Required work:
a: In the Breadwinners excerpt, on what date did Nickelodeon premiere the series in Australia?
b: Recast the paragraph beginning "Emily Ashby of Common Sense Media" from the Breadwinners excerpt as a short bulleted list that keeps its main facts.

Document excerpt:
In Canada, the series premiered on YTV on March 8, 2014. In the United Kingdom and Ireland, Nicktoons started airing it on September 22, 2014. In Australia, Nickelodeon premiered the series on November 1, 2014.

Upon its series premiere, Breadwinners received negative reviews from critics and audiences alike; common criticisms included the show's extensive usage of toilet humor, poor visual style, and dull episode plots.

Emily Ashby of Common Sense Media assessed its reliance on toilet humor as questionable while giving credit to the strength of the protagonists' friendship. She enjoyed the bread-related puns sometimes uttered by characters but acknowledged that "they're not likely to strike the same chord of hilarity with your kids." New York Daily News writer David Hinckley linked its style of humor as enticing to its target demographic. He ultimately stated that it "sprinkles in a few grownup jokes, particularly bread-related puns, but it aims mostly at the younger set."

Provided information:
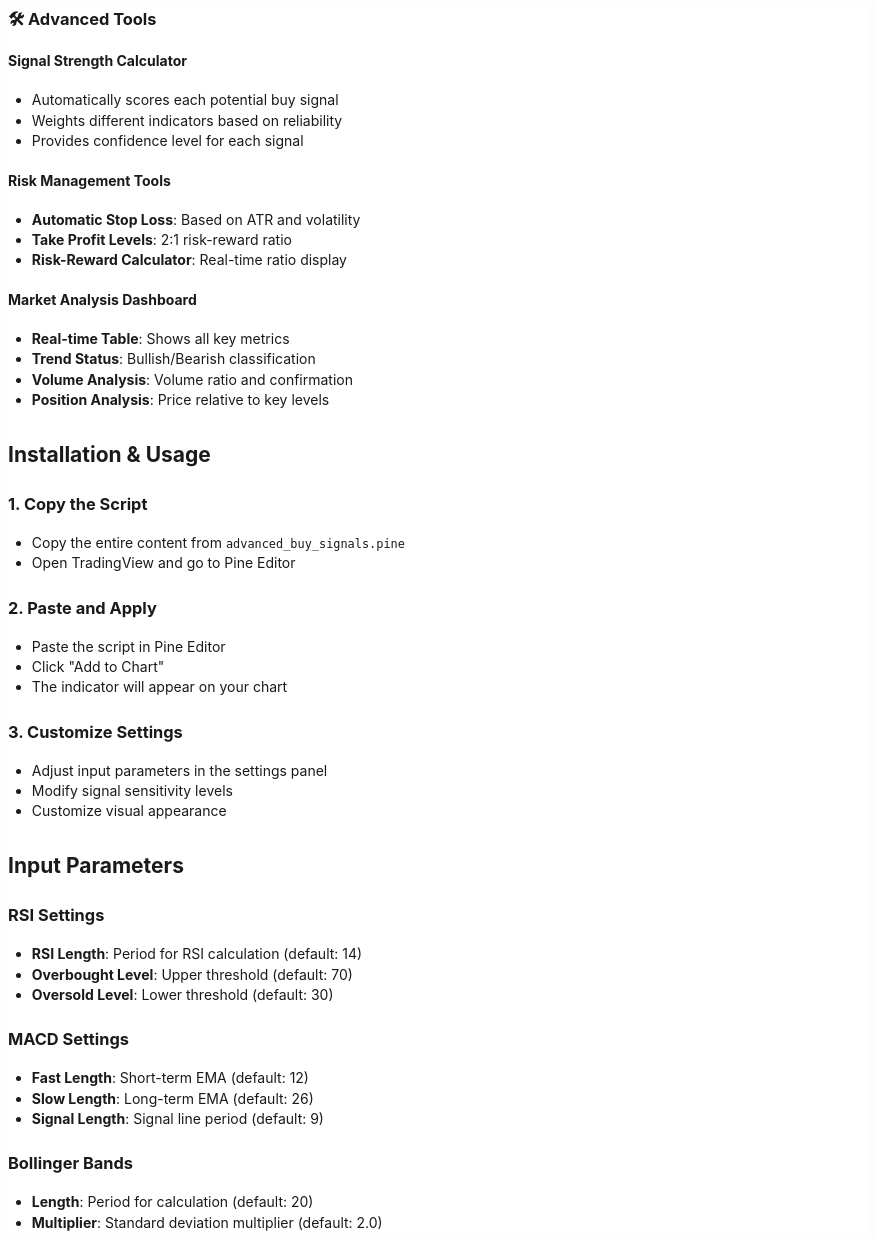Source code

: ### 🛠️ Advanced Tools

#### Signal Strength Calculator
- Automatically scores each potential buy signal
- Weights different indicators based on reliability
- Provides confidence level for each signal

#### Risk Management Tools
- **Automatic Stop Loss**: Based on ATR and volatility
- **Take Profit Levels**: 2:1 risk-reward ratio
- **Risk-Reward Calculator**: Real-time ratio display

#### Market Analysis Dashboard
- **Real-time Table**: Shows all key metrics
- **Trend Status**: Bullish/Bearish classification
- **Volume Analysis**: Volume ratio and confirmation
- **Position Analysis**: Price relative to key levels

## Installation & Usage

### 1. Copy the Script
- Copy the entire content from `advanced_buy_signals.pine`
- Open TradingView and go to Pine Editor

### 2. Paste and Apply
- Paste the script in Pine Editor
- Click "Add to Chart"
- The indicator will appear on your chart

### 3. Customize Settings
- Adjust input parameters in the settings panel
- Modify signal sensitivity levels
- Customize visual appearance

## Input Parameters

### RSI Settings
- **RSI Length**: Period for RSI calculation (default: 14)
- **Overbought Level**: Upper threshold (default: 70)
- **Oversold Level**: Lower threshold (default: 30)

### MACD Settings
- **Fast Length**: Short-term EMA (default: 12)
- **Slow Length**: Long-term EMA (default: 26)
- **Signal Length**: Signal line period (default: 9)

### Bollinger Bands
- **Length**: Period for calculation (default: 20)
- **Multiplier**: Standard deviation multiplier (default: 2.0)
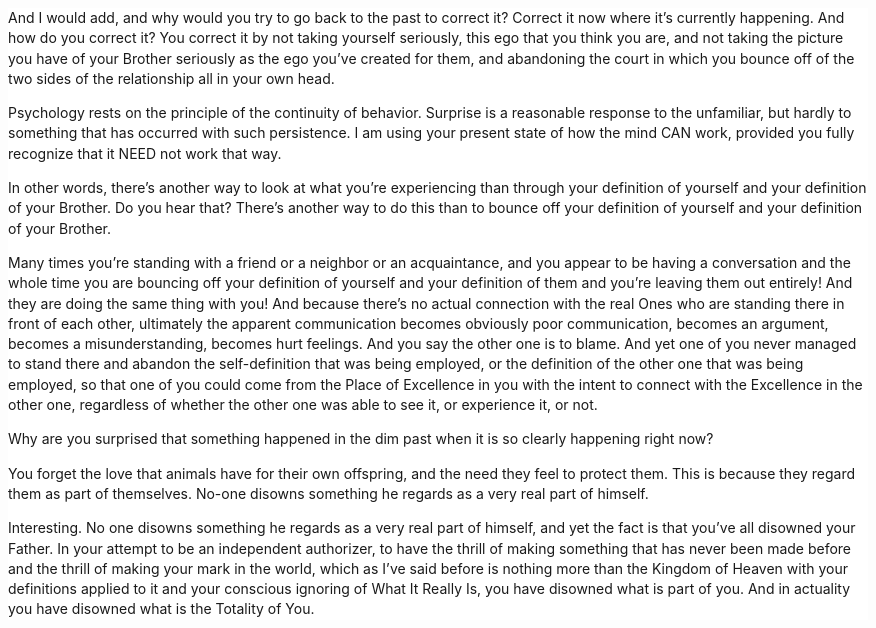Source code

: And I would add, and why would you try to go back to the past to correct
it? Correct it now where it&rsquo;s currently happening. And how do you
correct it? You correct it by not taking yourself seriously, this ego
that you think you are, and not taking the picture you have of your
Brother seriously as the ego you&rsquo;ve created for them, and
abandoning the court in which you bounce off of the two sides of the
relationship all in your own head.

<div markdown="1" class="well book">
Psychology rests on the principle of the continuity of behavior.
Surprise is a reasonable response to the unfamiliar, but hardly to
something that has occurred with such persistence. I am using your
present state of how the mind CAN work, provided you fully recognize
that it NEED not work that way.
</div> 

In other words, there&rsquo;s another way to look at what you&rsquo;re
experiencing than through your definition of yourself and your
definition of your Brother. Do you hear that? There&rsquo;s another way
to do this than to bounce off your definition of yourself and your
definition of your Brother.

Many times you&rsquo;re standing with a friend or a neighbor or an
acquaintance, and you appear to be having a conversation and the whole
time you are bouncing off your definition of yourself and your
definition of them and you&rsquo;re leaving them out entirely! And they
are doing the same thing with you! And because there&rsquo;s no actual
connection with the real Ones who are standing there in front of each
other, ultimately the apparent communication becomes obviously poor
communication, becomes an argument, becomes a misunderstanding, becomes
hurt feelings. And you say the other one is to blame. And yet one of you
never managed to stand there and abandon the self-definition that was
being employed, or the definition of the other one that was being
employed, so that one of you could come from the Place of Excellence in
you with the intent to connect with the Excellence in the other one,
regardless of whether the other one was able to see it, or experience
it, or not.

<div markdown="1" class="well book">
Why are you surprised that something happened in the dim past when it is
so clearly happening right now?

You forget the love that animals have for their own offspring, and the
need they feel to protect them. This is because they regard them as part
of themselves. No-one disowns something he regards as a very real part
of himself.
</div> 

Interesting. No one disowns something he regards as a very real part of
himself, and yet the fact is that you&rsquo;ve all disowned your Father.
In your attempt to be an independent authorizer, to have the thrill of
making something that has never been made before and the thrill of
making your mark in the world, which as I&rsquo;ve said before is
nothing more than the Kingdom of Heaven with your definitions applied to
it and your conscious ignoring of What It Really Is, you have disowned
what is part of you. And in actuality you have disowned what is the
Totality of You.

Set of answers:
a: November 1, 2014.

b:
- Emily Ashby (Common Sense Media) found the show's reliance on toilet humor questionable but credited the strength of the protagonists' friendship.
- She enjoyed the characters' occasional bread-related puns but said they were unlikely to strike kids as equally funny.
- David Hinckley (New York Daily News) saw the humor as appealing to its target demographic.
- He said it adds some grownup jokes, mainly bread puns, but aims mostly at younger viewers.